Richard Kraft is a Senior Principal Hydrogeologist based in California with more than 25 years of experience focused on diverse hydrogeologic and environmental investigation and remediation.
Rich stands at the forefront of emerging environmental issues, especially where alleged chemical impacts or potential threats to drinking water supplies result in legal action. As state and federal regulations require drinking water supplies to be tested for a broader array of chemicals, and at lower detection limits, the "new" detection of chemicals in drinking water supplies can be a driver for legal action that requires Fortune 500 firms to defend themselves. He provides counsel with forensic analyses to evaluate their situation and to assist with response strategies.
For the past 15 years, he has specialized as a litigation consultant for attorneys at national law firms and for in-house counsel at major industrial concerns. Rich has worked on more than 25 legal matters that involve evaluating potential environmental impacts to soil, surface water, and groundwater (including regional drinking water supplies). He has evaluated more than 100 operating facilities or closed sites where potential chemical releases to the environment were suspected or alleged, including military facilities, hazardous and sanitary landfills, burn dump sites, industrial facilities, underground storage tank sites, agricultural facilities, wastewater treatment facilities and natural deposits. The materials involved in these investigations include solvents, metals, petroleum fuels, rocket fuels, pesticides and fertilizers.

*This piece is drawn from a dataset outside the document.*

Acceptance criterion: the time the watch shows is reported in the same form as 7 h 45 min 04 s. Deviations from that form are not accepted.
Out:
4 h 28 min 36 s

In this role as a litigation consultant, Rich may be asked by counsel to evaluate the nature and extent of alleged chemical impacts to the environment as well as potential sources for the alleged impacts. Rich uses a variety of forensic technical analyses to perform such evaluations, including geochemical fingerprinting of source materials and breakdown products; analyzing migration in the vadose zone and groundwater (e.g., numerical modeling); evaluating potential natural and anthropogenic chemical sources; distinguishing impact contributions from point and non-point sources; and evaluating the timing and geographical distribution of the chemical use in the area. In addition to his legal support practice, Rich has served as a project manager and provided technical direction for projects at a wide range of sites.